El delirante está muerto

se entierra al extraño.

Hermana de tempestuosa tristeza

mira!

Una barca angustiada naufraga

bajo las estrellas

el  rostro callado de la noche.


Porque no hay poesía festiva, alguien había dicho, pues quizá sólo del tiempo y delo irreparable puede hablar.

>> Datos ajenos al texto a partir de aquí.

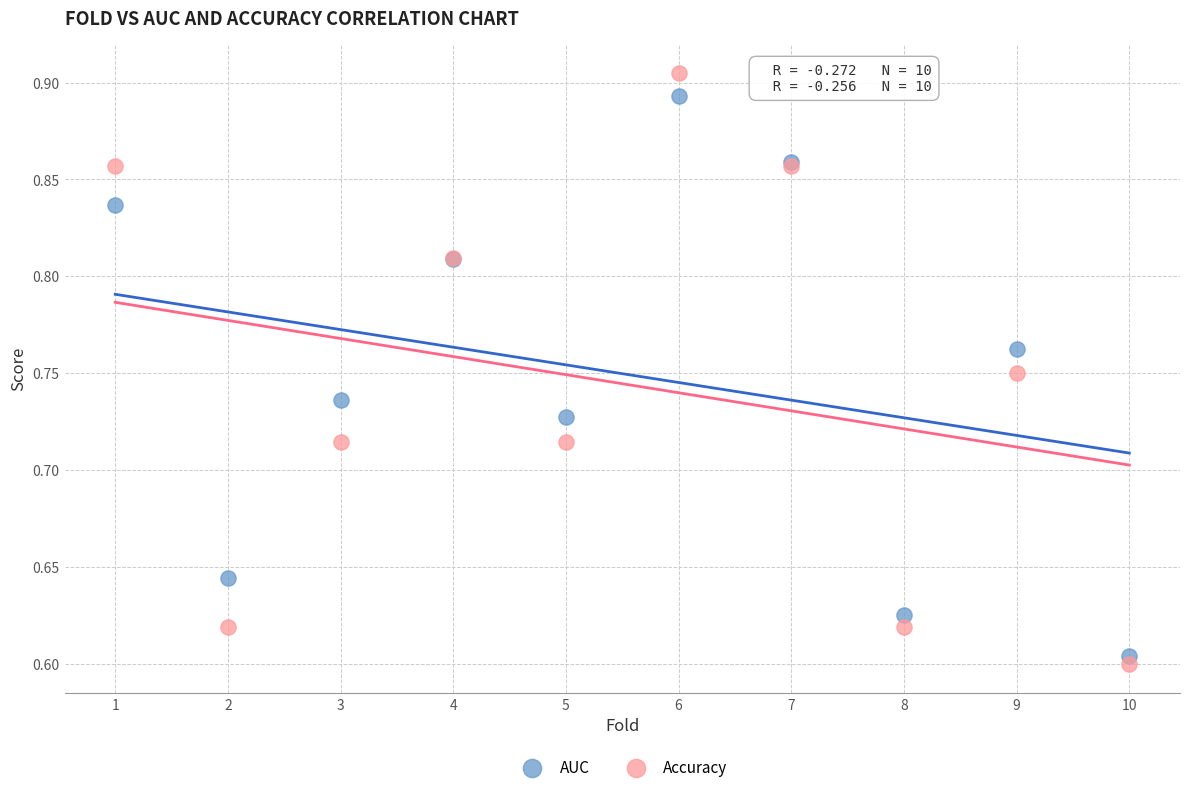

Which series reaches the minimum Y coordinate?

Accuracy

Y también alguna vez se dijo (pero quién, cuándo?) que todo un día será pasado y olvidado y borrado: hasta los formidables muros y el gran foso que rodeaba a la inexpugnable fortaleza.

                                                                                               Ernesto Sabato






Amargo es perder un amigo,

o desde una esquina en la noche

mirar alejarse a la mujer que nos deja.

Pero se tolera bien, se soporta. 



Es horrible, es ávido sin remedio

el terror que asalta de repente

los huesos, congela nuestras entrañas,

cuando nos ocupa el pensamiento

de que han de morir, antes que nosotros,

aquellos que más hemos querido. 



Sus gestos, sus dulces ademanes,

la ternura suya, se van guardando

en alguna parte en que no hay olvido;

una vez saldrán, fatalmente,

vueltos ya gemidos mansos, heridas,

angustioso nudo que se desata

y que al desatarse nos anuda:

nos despierta inválidos para siempre

llenos del amor que no dimos. 



Cuidadosamente, sin darnos cuenta,

preparamos lágrimas a diario;

las acumulamos, las escondemos

en algún aljibe secretísimo,

para cuando llegue la hora del lloro

y el crujir de dientes, ante una sorda

presencia, en los bordes de un agujero. 



Cómo nos invade la sangre el ansia,

el anticipado remordimiento,

la estéril dureza de no haber dado

lo que era preciso que diéramos,

y que era tan poco: acaso

un silencio tímido que comprende,

un trozo de pan compartido. 



Algo lo bastante grande

para edificar una dicha,

y a la vez tan mínimo, tan desnudo,

que nada permita esperar en cambio.

              Rubén Bonifaz Nuño, en Los demonios y los días, 1956.